Extracted material:
___

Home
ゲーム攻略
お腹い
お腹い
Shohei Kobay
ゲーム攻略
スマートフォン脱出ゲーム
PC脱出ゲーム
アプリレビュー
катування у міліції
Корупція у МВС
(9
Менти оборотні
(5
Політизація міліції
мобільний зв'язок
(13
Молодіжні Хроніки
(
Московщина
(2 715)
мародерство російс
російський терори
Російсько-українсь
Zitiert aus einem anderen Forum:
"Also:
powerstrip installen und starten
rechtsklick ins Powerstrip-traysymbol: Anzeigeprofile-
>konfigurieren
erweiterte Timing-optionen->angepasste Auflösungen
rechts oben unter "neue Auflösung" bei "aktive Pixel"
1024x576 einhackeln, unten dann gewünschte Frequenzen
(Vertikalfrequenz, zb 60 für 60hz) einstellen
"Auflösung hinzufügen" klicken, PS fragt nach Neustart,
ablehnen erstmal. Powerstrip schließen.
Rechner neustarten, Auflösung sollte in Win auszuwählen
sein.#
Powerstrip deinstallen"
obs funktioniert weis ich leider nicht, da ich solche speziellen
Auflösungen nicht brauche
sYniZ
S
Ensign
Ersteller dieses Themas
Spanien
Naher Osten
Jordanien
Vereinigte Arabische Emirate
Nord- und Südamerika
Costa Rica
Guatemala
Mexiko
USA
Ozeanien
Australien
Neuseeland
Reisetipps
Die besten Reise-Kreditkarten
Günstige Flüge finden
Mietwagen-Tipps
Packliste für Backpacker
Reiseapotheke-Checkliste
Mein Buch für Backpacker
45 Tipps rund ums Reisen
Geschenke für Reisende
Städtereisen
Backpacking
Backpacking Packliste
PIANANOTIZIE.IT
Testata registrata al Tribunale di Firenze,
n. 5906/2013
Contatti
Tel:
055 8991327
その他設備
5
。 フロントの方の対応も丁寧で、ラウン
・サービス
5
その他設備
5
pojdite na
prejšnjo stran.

___

Assignment: Can you return every line of text in the records above verbatim, in the order shown?

Response to this task:
Home
ゲーム攻略
お腹い
お腹い
Shohei Kobay
ゲーム攻略
スマートフォン脱出ゲーム
PC脱出ゲーム
アプリレビュー
катування у міліції
Корупція у МВС
(9
Менти оборотні
(5
Політизація міліції
мобільний зв'язок
(13
Молодіжні Хроніки
(
Московщина
(2 715)
мародерство російс
російський терори
Російсько-українсь
Zitiert aus einem anderen Forum:
"Also:
powerstrip installen und starten
rechtsklick ins Powerstrip-traysymbol: Anzeigeprofile-
>konfigurieren
erweiterte Timing-optionen->angepasste Auflösungen
rechts oben unter "neue Auflösung" bei "aktive Pixel"
1024x576 einhackeln, unten dann gewünschte Frequenzen
(Vertikalfrequenz, zb 60 für 60hz) einstellen
"Auflösung hinzufügen" klicken, PS fragt nach Neustart,
ablehnen erstmal. Powerstrip schließen.
Rechner neustarten, Auflösung sollte in Win auszuwählen
sein.#
Powerstrip deinstallen"
obs funktioniert weis ich leider nicht, da ich solche speziellen
Auflösungen nicht brauche
sYniZ
S
Ensign
Ersteller dieses Themas
Spanien
Naher Osten
Jordanien
Vereinigte Arabische Emirate
Nord- und Südamerika
Costa Rica
Guatemala
Mexiko
USA
Ozeanien
Australien
Neuseeland
Reisetipps
Die besten Reise-Kreditkarten
Günstige Flüge finden
Mietwagen-Tipps
Packliste für Backpacker
Reiseapotheke-Checkliste
Mein Buch für Backpacker
45 Tipps rund ums Reisen
Geschenke für Reisende
Städtereisen
Backpacking
Backpacking Packliste
PIANANOTIZIE.IT
Testata registrata al Tribunale di Firenze,
n. 5906/2013
Contatti
Tel:
055 8991327
その他設備
5
。 フロントの方の対応も丁寧で、ラウン
・サービス
5
その他設備
5
pojdite na
prejšnjo stran.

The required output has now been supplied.